Before I start, I want to apologize for being able to visit your guys sites, but I think its nice that you guys continue to visit and comment on mine. You guys are wonderful. ^^
Even though we didn't have a bomb threat, today wasn't pleasant. I was stressed, and we had to register for next years classes. So I will soon be a Junior. And my classes for next year are as stands:
English 3 Advanced(I have to at least pretend I am
smart okay?)
AP(Advanced Placement) U.S. History
Newspaper(journalism thingy)
Colorguard(oh yeah score!)
Chemistry 1 Advanced
Pre-calculus
Yeah, alot I know. And two of those classes are all year long, so yeah. Whew, but at least I am taking AP U.S. History with my friend Celestial, so all is good...well, not really.
So on to the real reason I made this post. I got really upset today for no apparent reason until I realized why. I am NOT happy. At all. See, I spent the last 5 days at my grandma's house and was as happy as ever, but I spend two days at my actual home and I am already wishing I could die. Seriously, I wrote a suicidal note to my closest friend, Emmie, today and now she has run off and then I told my other friend Mitzy something that I have never told anyone else, not even to my own mother. I don't know what has happened to me. I feel so lost and confused, and I don't feel like staying at home anymore. All I want to do is be happy, but when I am at home, I feel anything but that. And now I have just worried my other friend Celestial and I have probably upset her. I am not a good friend. I don't deserve the wonderful friends(including you guys) that I have now. And I miss Darke, I keep wishing he was here, but I know he won't just magically appear, he is in Malaysia. But that's okay, I probably wouldn't tell him anyway. I would want him to think I was happy, not upset and sad. But I couldn't hide it from my friends at school, they can notice when I am too chirpy and trying too hard to be happy and friendly. So yeah, that is what has happened today. And all because I don't have a perfect home life, or a nice one, like CeeKari. Man, she seems to have a really good life. I really do envy her. With all my being, because she is so nice and wonderful, and so is her whole family. Where as mine is: Dysfunctional. Really bad. But anyway, I think that is all today, and I am in a neko mood, so I leave you with some neko pics of course:
I wish that I looked like her...^^'
So cute...

### Task 1
In the rows, from the start through the line containing "ルを実現できます。 朝はゆっくりと過ごし、夜は家族", change "cotone piqué" to "cotone jersey" and write those lines out again with everything else unchanged. Omit the pictures.
The blog post and the rows come from unrelated sources.

(Entries taken from a collection)
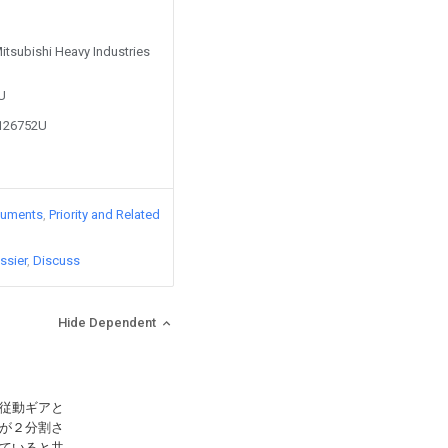
Mitsubishi Heavy Industries
4U
0126752U
cuments
Priority and Related
ssier
Discuss
Hide Dependent
従動ギアと
が２分割さ
ていると共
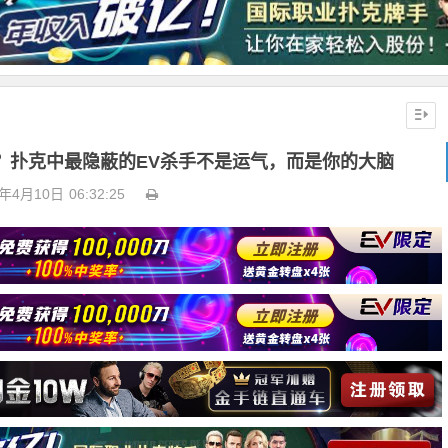
？扑克中最隐蔽的EV杀手不是运气，而是你的大脑
6年4月10日
06:32:25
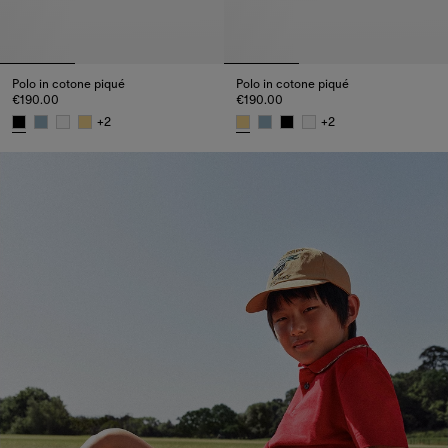
Polo in cotone piqué
Polo in cotone piqué
€190.00
€190.00
+
2
+
2
Polo in cotone piqué, €190.00
Polo in cotone piqué, €190.00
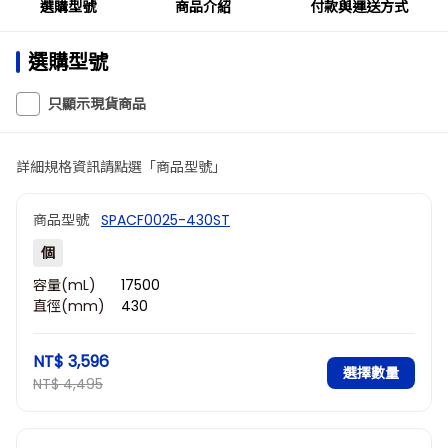
選購型號
商品介紹
付款與運送方式
選購型號
只顯示現貨商品
詳細規格資訊請點選「商品型號」
商品型號
SPACF0025-430ST
個
容量(mL)
17500
直徑(mm)
430
NT$ 3,596
選擇數量
NT$ 4,495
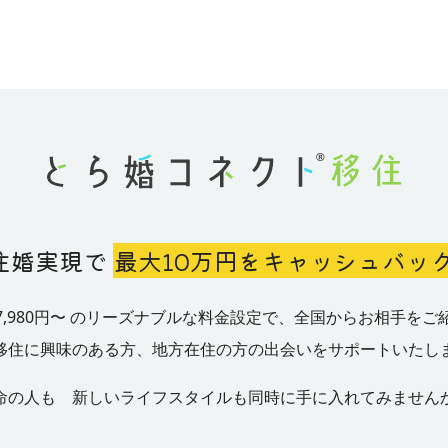
す。 二人とも知らない土地へ移住（Iターン） 全く新し
いきましょう。 目次 ・そもそも結婚相談所で遠距離婚活は可
移り住み、二人で新生活をスタートさせるケースです。 お互
するのが
る意識調
能？ ・特に遠距離婚活で気を付けなければいけないこと ・距離
に支え合い、新しいコミュニティを築いていくことがで
婚活のメリット ・遠距離婚活を成功させるポイント ・まとめ
自治体の支援制度を活用した移住婚 近年、地方自治体
らある
ぞれに暮
そもそも結婚相談所で遠距離婚活は可能？ 結婚相談所
結婚を支援する取り組みを行うケースが増えています。 支援
経験なし
ざっく
離婚活は可能です。 実際、とら婚内でも数多くの遠距
度を活用することで、移住への金銭的なハードルを下げ
ルがご成婚されていきました。 さらに、これから遠距離の方と
できます。 移住婚のメリットとは？ 移住婚には、都市
ます。
ていま
出会いたいと考える方であれば、 結婚相談所での活動
活では味わえない魅力がたくさんあります。 具体的に
前ではな
勧めいたします。 遠距離交際がうまくいかない一番大きな原因
ていきます！ 自然に囲まれた暮らしができる 澄んだ空気、美し
しょう
は、 距離のハードルによる、実際に会うまでに繋がら
い景色、四季折々の自然の変化を感じながら、ゆったり
地方に
です。 また、会えてもその後自然消滅・音信不通とな
間を過ごすことができます。 広いお庭での家庭菜園や
4.6%
が20～
う可能性が高いです。 とら婚コネクト移住が加盟しているIBJで
ングなどを楽しむのもおすすめです。 子育てに最適な環
住婚実現で
最大10万円をキャッシュバッ
ゃいまし
場合は
は、お見合いが成立したら必ずお見合いを実施いただく
と比べて公園や子育て支援施設の面積が広く、のびのび
0年以
ールがございます。 お見合いの調整は相談所間で行い
ができる環境が整っています。 子供たちが自然の中で
きたいで
で、やり取り中に約束がなくなるということもございま
り、地域の方々に温かく見守られながら成長していくの
7,980円〜 のリーズナブルな料金設定で、全国からお相手をご
識した
また、交際が成立しお互いに直接連絡をとれる関係とな
婚ならではの魅力です。 新しい自分を発見できる 新し
% や
移住
交際の状況については相談所で管理しておりますので、
移住に興味のある方、地方在住の方の出会いをサポートいたし
で、新しい人間関係を築き、新しいことに挑戦すること
 も
ということもございません。 このように、遠距離交際で起こり
自身の可能性を広げることができます。 地域活動に参
在の生活
がちな問題は相談所が間にはいることでカバーできる仕
命の人も 新しいライフスタイルも同時に手に入れてみません
り、趣味のサークルに入ったりするのもおすすめです。
 パ
ます。
っているため、オススメなのです。 特に遠距離婚活で気を付け
ライフスタイル 都会の喧騒から離れ、自分らしいライ
職した
なければならないこと 一般的な婚活でも同じことです
ルを実現できます。 朝はゆっくりと過ごし、夜は家族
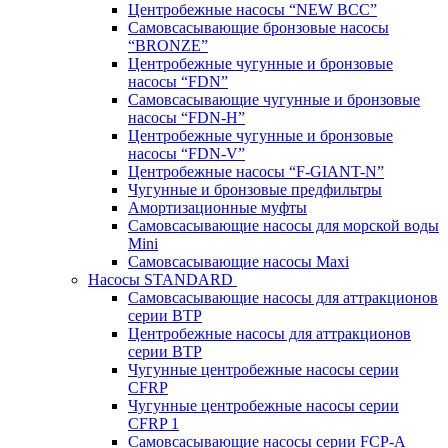
Центробежные насосы “NEW BCC”
Самовсасывающие бронзовые насосы
“BRONZE”
Центробежные чугунные и бронзовые
насосы “FDN”
Самовсасывающие чугунные и бронзовые
насосы “FDN-Н”
Центробежные чугунные и бронзовые
насосы “FDN-V”
Центробежные насосы “F-GIANT-N”
Чугунные и бронзовые предфильтры
Амортизационные муфты
Самовсасывающие насосы для морской воды
Mini
Самовсасывающие насосы Maxi
Насосы STANDARD
Самовсасывающие насосы для аттракционов
серии BTP
Центробежные насосы для аттракционов
серии BTP
Чугунные центробежные насосы серии
CFRP
Чугунные центробежные насосы серии
CFRP 1
Самовсасывающие насосы серии FCP-A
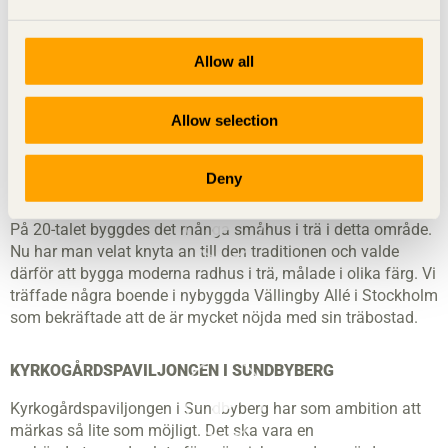
VILLA R
Här finns ingen tv framför soffan, här tittar du rakt ut mot
Allow all
vattnet istället. Villa R är en trävilla i Göteborgs skärgård
med fantastisk närhet till natur, vatten och trädgård. Arkitekt
Christian menar att det är träet som bygger hela den
Allow selection
känslan.
Deny
VÄLLINGBY ALLÉ
På 20-talet byggdes det många småhus i trä i detta område.
Nu har man velat knyta an till den traditionen och valde
därför att bygga moderna radhus i trä, målade i olika färg. Vi
träffade några boende i nybyggda Vällingby Allé i Stockholm
som bekräftade att de är mycket nöjda med sin träbostad.
KYRKOGÅRDSPAVILJONGEN I SUNDBYBERG
Kyrkogårdspaviljongen i Sundbyberg har som ambition att
märkas så lite som möjligt. Det ska vara en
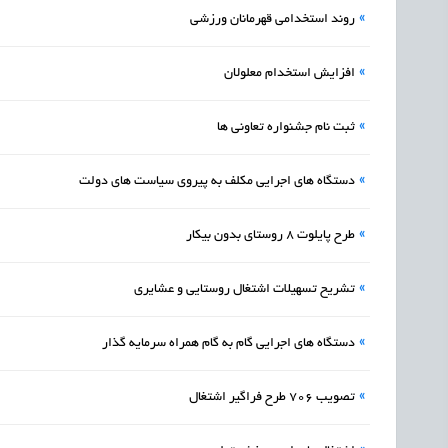
»
روند استخدامی قهرمانان ورزشی
»
افزایش استخدام معلولان
»
ثبت نام جشنواره تعاونی ها
»
دستگاه های اجرایی مکلف به پیروی سیاست های دولت
»
طرح پایلوت 8 روستای بدون بیکار
»
تشریح تسهیلات اشتغال روستایی و عشایری
»
دستگاه های اجرایی گام به گام همراه سرمایه گذار
»
تصویب ۷۰۶ طرح فراگیر اشتغال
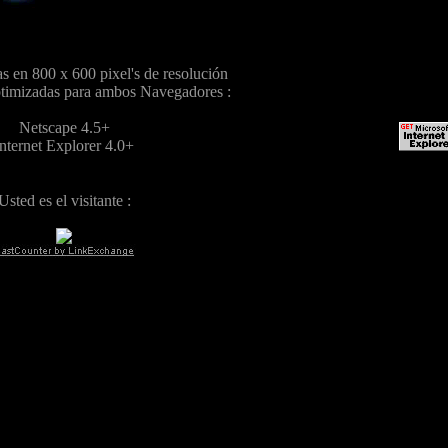
as en 800 x 600 pixel's de resolución
timizadas para ambos Navegadores :
Netscape 4.5+
Internet Explorer 4.0+
Usted es el visitante :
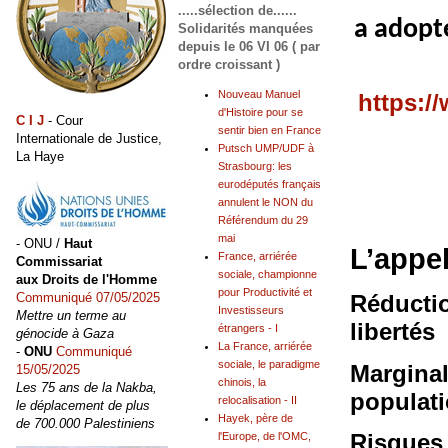
.....sélection de......
a adopté
Solidarités manquées
depuis le 06 VI 06 ( par
ordre croissant )
Nouveau Manuel
https:/
d'Histoire pour se
C I J
- Cour
sentir bien en France
Internationale de Justice,
Putsch UMP/UDF à
La Haye
Strasbourg: les
eurodéputés français
annulent le NON du
Référendum du 29
mai
- ONU /
Haut
L’appel
France, arriérée
Commissariat
sociale, championne
aux Droits de l'Homme
pour Productivité et
Communiqué 07/05/2025
Réductio
Investisseurs
Mettre un terme au
libertés
étrangers - I
génocide à Gaza
La France, arriérée
-
ONU
Communiqué
sociale, le paradigme
Marginal
15/05/2025
chinois, la
Les 75 ans de la Nakba,
populat
relocalisation - II
le déplacement de plus
Hayek, père de
de 700.000 Palestiniens
Risques 
l'Europe, de l'OMC,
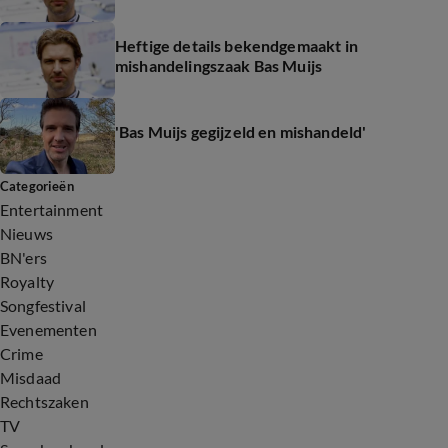
Heftige details bekendgemaakt in
mishandelingszaak Bas Muijs
'Bas Muijs gegijzeld en mishandeld'
Categorieën
Entertainment
Nieuws
BN'ers
Royalty
Songfestival
Evenementen
Crime
Misdaad
Rechtszaken
TV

### Task 2
Extract the part of the blog post from "Chemistry 1 Advanced" to "good...well, not really.", word for word.

### Exercise solution 1
Mitsubishi Heavy Industries
4U
0126752U
cuments
Priority and Related
ssier
Discuss
Hide Dependent
従動ギアと
が２分割さ
ていると共
？扑克中最隐蔽的EV杀手不是运气，而是你的大脑
6年4月10日
06:32:25
Polo in cotone jersey
Polo in cotone jersey
€190.00
€190.00
+
2
+
2
Polo in cotone jersey, €190.00
Polo in cotone jersey, €190.00
選購型號
商品介紹
付款與運送方式
選購型號
只顯示現貨商品
詳細規格資訊請點選「商品型號」
商品型號
SPACF0025-430ST
個
容量(mL)
17500
直徑(mm)
430
NT$ 3,596
選擇數量
NT$ 4,495
す。 二人とも知らない土地へ移住（Iターン） 全く新し
いきましょう。 目次 ・そもそも結婚相談所で遠距離婚活は可
移り住み、二人で新生活をスタートさせるケースです。 お互
するのが
る意識調
能？ ・特に遠距離婚活で気を付けなければいけないこと ・距離
に支え合い、新しいコミュニティを築いていくことがで
婚活のメリット ・遠距離婚活を成功させるポイント ・まとめ
自治体の支援制度を活用した移住婚 近年、地方自治体
らある
ぞれに暮
そもそも結婚相談所で遠距離婚活は可能？ 結婚相談所
結婚を支援する取り組みを行うケースが増えています。 支援
経験なし
ざっく
離婚活は可能です。 実際、とら婚内でも数多くの遠距
度を活用することで、移住への金銭的なハードルを下げ
ルがご成婚されていきました。 さらに、これから遠距離の方と
できます。 移住婚のメリットとは？ 移住婚には、都市
ます。
ていま
出会いたいと考える方であれば、 結婚相談所での活動
活では味わえない魅力がたくさんあります。 具体的に
前ではな
勧めいたします。 遠距離交際がうまくいかない一番大きな原因
ていきます！ 自然に囲まれた暮らしができる 澄んだ空気、美し
しょう
は、 距離のハードルによる、実際に会うまでに繋がら
い景色、四季折々の自然の変化を感じながら、ゆったり
地方に
です。 また、会えてもその後自然消滅・音信不通とな
間を過ごすことができます。 広いお庭での家庭菜園や
4.6%
が20～
う可能性が高いです。 とら婚コネクト移住が加盟しているIBJで
ングなどを楽しむのもおすすめです。 子育てに最適な環
住婚実現で
最大10万円をキャッシュバッ
ゃいまし
場合は
は、お見合いが成立したら必ずお見合いを実施いただく
と比べて公園や子育て支援施設の面積が広く、のびのび
0年以
ールがございます。 お見合いの調整は相談所間で行い
ができる環境が整っています。 子供たちが自然の中で
きたいで
で、やり取り中に約束がなくなるということもございま
り、地域の方々に温かく見守られながら成長していくの
7,980円〜 のリーズナブルな料金設定で、全国からお相手をご
識した
また、交際が成立しお互いに直接連絡をとれる関係とな
婚ならではの魅力です。 新しい自分を発見できる 新し
% や
移住
交際の状況については相談所で管理しておりますので、
移住に興味のある方、地方在住の方の出会いをサポートいたし
で、新しい人間関係を築き、新しいことに挑戦すること
 も
ということもございません。 このように、遠距離交際で起こり
自身の可能性を広げることができます。 地域活動に参
在の生活
がちな問題は相談所が間にはいることでカバーできる仕
命の人も 新しいライフスタイルも同時に手に入れてみません
り、趣味のサークルに入ったりするのもおすすめです。
 パ
ます。
っているため、オススメなのです。 特に遠距離婚活で気を付け
ライフスタイル 都会の喧騒から離れ、自分らしいライ
職した
なければならないこと 一般的な婚活でも同じことです
ルを実現できます。 朝はゆっくりと過ごし、夜は家族

### Exercise solution 2
Chemistry 1 Advanced
Pre-calculus
Yeah, alot I know. And two of those classes are all year long, so yeah. Whew, but at least I am taking AP U.S. History with my friend Celestial, so all is good...well, not really.